Where in twiggs co. Location? Camp area?


----------



## DENGLAND (Mar 15, 2019)

QuackHead90 said:


> I have 806 acres in Twiggs County that I need 2 members for. There will be 10 total members on it. We have deer hog bear turkeys small game and predators. There will be no hog hunting with dogs. 1 permanent stand per member and everything else is pin in pin out. All food plots are club stands. Each member has to put up at least 2 club stands. Bucks have to be 3.5+ yrs old and 2nd buck must be bigger than first. We planted 7 food plots this season and hope to double that next year. Wife and kids in school hunt under your membership and harvest counts towards your total. Number of bucks and does will be decided at club meeting.

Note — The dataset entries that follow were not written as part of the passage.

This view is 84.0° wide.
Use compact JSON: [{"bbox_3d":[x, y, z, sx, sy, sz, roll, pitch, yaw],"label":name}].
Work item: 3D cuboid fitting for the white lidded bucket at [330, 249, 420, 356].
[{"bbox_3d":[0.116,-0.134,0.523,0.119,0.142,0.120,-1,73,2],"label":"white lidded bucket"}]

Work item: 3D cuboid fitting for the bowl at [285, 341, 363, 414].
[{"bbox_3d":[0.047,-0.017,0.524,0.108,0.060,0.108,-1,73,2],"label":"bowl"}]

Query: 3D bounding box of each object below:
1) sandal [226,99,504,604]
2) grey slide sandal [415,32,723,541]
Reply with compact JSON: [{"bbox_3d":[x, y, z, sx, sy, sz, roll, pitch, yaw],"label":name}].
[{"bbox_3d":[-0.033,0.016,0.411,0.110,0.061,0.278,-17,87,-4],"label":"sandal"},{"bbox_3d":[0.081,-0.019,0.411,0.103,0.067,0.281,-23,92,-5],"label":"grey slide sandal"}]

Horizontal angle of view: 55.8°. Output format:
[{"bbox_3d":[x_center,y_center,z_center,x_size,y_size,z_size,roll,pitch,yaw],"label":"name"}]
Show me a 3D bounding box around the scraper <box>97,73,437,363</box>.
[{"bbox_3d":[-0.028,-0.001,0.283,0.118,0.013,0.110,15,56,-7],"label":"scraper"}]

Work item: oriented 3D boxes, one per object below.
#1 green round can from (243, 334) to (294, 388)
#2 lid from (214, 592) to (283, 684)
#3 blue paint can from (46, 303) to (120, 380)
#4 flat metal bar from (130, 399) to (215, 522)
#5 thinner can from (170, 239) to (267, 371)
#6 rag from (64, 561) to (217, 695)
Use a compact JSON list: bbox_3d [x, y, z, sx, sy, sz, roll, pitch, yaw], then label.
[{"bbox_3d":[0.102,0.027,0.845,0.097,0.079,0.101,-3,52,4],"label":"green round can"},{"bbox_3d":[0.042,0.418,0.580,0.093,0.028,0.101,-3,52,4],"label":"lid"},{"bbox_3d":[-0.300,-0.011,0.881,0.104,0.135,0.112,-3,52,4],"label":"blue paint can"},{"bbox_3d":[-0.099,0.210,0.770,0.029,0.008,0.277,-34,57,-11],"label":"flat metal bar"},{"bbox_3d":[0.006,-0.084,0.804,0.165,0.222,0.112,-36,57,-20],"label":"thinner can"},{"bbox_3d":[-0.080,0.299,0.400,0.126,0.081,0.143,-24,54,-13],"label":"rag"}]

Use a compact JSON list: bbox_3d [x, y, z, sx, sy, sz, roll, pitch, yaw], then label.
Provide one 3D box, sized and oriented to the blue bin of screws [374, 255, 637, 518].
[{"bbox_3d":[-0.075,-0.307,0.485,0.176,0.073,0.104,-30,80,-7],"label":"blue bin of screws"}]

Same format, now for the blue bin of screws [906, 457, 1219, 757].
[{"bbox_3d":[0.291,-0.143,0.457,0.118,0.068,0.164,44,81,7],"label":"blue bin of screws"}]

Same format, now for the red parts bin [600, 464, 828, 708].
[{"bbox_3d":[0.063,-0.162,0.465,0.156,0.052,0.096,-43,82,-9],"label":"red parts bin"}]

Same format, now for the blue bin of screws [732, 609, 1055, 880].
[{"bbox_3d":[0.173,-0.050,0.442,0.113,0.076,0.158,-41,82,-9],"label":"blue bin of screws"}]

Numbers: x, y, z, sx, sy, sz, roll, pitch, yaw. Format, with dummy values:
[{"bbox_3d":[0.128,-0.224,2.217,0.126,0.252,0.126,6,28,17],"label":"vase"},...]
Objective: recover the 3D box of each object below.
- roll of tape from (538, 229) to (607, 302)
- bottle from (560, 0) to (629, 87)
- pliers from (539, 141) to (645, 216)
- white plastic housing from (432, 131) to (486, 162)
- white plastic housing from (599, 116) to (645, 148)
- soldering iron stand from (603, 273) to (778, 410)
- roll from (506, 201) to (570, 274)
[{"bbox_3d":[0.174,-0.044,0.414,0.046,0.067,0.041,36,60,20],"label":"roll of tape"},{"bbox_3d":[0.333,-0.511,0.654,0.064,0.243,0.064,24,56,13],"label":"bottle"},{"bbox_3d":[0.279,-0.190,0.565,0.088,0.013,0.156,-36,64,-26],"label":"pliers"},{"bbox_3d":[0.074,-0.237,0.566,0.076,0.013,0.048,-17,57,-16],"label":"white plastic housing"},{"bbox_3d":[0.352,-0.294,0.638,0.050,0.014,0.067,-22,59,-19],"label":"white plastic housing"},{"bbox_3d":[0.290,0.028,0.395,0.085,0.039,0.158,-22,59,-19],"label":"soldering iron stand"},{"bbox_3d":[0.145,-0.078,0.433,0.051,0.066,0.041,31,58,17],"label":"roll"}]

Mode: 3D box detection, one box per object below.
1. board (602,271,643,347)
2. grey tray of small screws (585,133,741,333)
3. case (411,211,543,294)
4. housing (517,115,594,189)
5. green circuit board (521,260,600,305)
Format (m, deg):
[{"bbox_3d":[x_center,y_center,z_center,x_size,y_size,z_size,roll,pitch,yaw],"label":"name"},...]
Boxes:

This season it was 2 bucks 2 does but only had 7 of 10 members hunt. We killed 2 bucks and 4 or 5 does with a lot more seen. One buck scored 136 3/8 and was 5.5 yrs old. Mixture of mature pines hardwoods creek bottom and old clearcut. 1100 dollars per member


----------



## DENGLAND (Mar 15, 2019)

I have two that are interested. David England 678-618-9446


----------



## Cherokee561 (Mar 17, 2019)

Myself and a friend are interested! Please PM me contact info if still available. Thank you


----------



## bloodtrail tv (Mar 26, 2019)

When you showing club? Intrested!


----------



## QuackHead90 (Mar 26, 2019)

One spot available


----------



## Chestnut (Mar 26, 2019)

north or south  ends  ,, name of town or roads 
 thanks steve  ??   bear season is just one day correct ????
 any power or water


----------



## QuackHead90 (Mar 29, 2019)

Chestnut said:


> north or south  ends  ,, name of town or roads
> thanks steve  ??   bear season is just one day correct ????
> any power or water


It’s just outside of cochran off of Longstreet road and yeah one day bear season  no power or water


----------



## QuackHead90 (Apr 1, 2019)

Bump need one member


----------



## QuackHead90 (Apr 15, 2019)

Bump


----------



## smiles1 (Sep 11, 2019)

any openings?


----------